DecisionTreeClassificationModel (uid=DecisionTreeClassifier_b4e73d042775) of depth 3 with 11 nodes

In [47]:
# Make predictions on test data using the Transformer.transform() method.
dtpredictions = dtModel.transform(testData)

In [48]:
dtpredictions.printSchema()

root
 |-- label: double (nullable = false)
 |-- features: vector (nullable = true)
 |-- rawPrediction: vector (nullable = true)
 |-- probability: vector (nullable = true)
 |-- prediction: double (nullable = false)



In [49]:
# Evaluating model with the BianaryClassificationEvaluator
from pyspark.ml.evaluation import BinaryClassificationEvaluator
# Evaluate model
evaluator = BinaryClassificationEvaluator()
evaluator.evaluate(dtpredictions)
dt_acc = evaluator.evaluate(dtpredictions)
print('A Decision Tree algorithm had an accuracy of: {0:2.2f}%'.format(dt_acc*100))

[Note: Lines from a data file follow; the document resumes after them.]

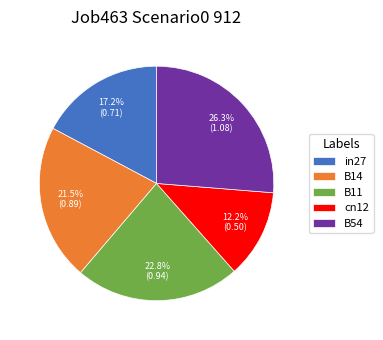

Combined, do B11 and cn12 account for over 50%?

No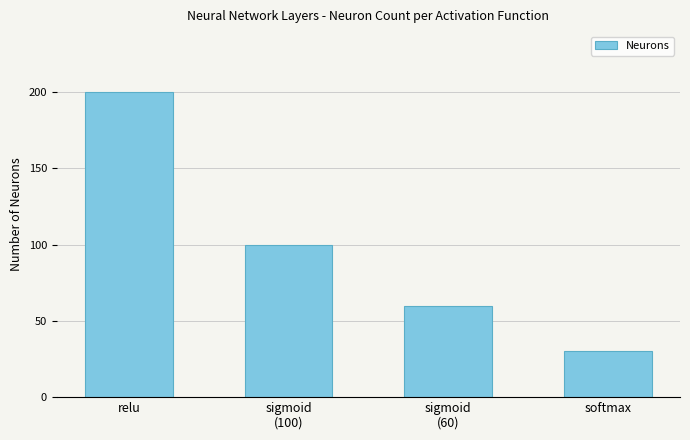

How many distinct data groups are displayed?

1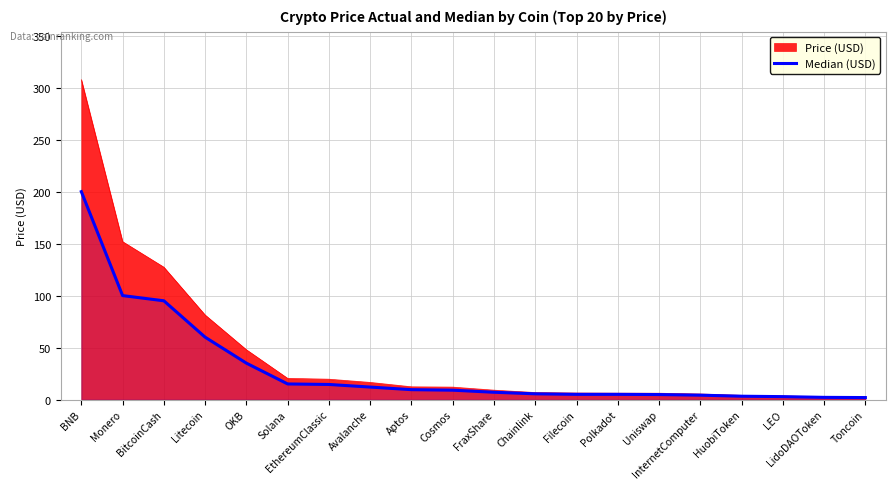

List the labels in order of value, largest first.

BNB, Monero, BitcoinCash, Litecoin, OKB, Solana, EthereumClassic, Avalanche, Aptos, Cosmos, FraxShare, Chainlink, Filecoin, Polkadot, Uniswap, InternetComputer, HuobiToken, LEO, LidoDAOToken, Toncoin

A Decision Tree algorithm had an accuracy of: 98.02%


### Decision Tree Classifier

In [50]:
from pyspark.ml.classification import DecisionTreeClassifier
dtc = DecisionTreeClassifier(labelCol='label',featuresCol='features')

In [51]:
# Train model with Training Data
dtcModel = dtc.fit(trainingData)

In [52]:
dtcpredictions = dtcModel.transform(testData)

In [53]:
from pyspark.ml.evaluation import MulticlassClassificationEvaluator
# Select (prediction, true label) and compute test error
acc_evaluator = MulticlassClassificationEvaluator(labelCol="label", predictionCol="prediction", metricName="accuracy")

dtc_acc = acc_evaluator.evaluate(dtcpredictions)
print('A Decision Tree algorithm had an accuracy of: {0:2.2f}%'.format(dtc_acc*100))

A Decision Tree algorithm had an accuracy of: 99.80%


### The last algorithm " Decision Tree Classifier" had the best accuracy.
#### Despite changing the train/test ratio, it maintained an accuracy of over 99.8%.
#### The leaner regression always show 100%. this is not a good sign. Could be over-fitting
#### The runner up algorithm, is the Decision Tree. It maintained it's accuracy over 98%.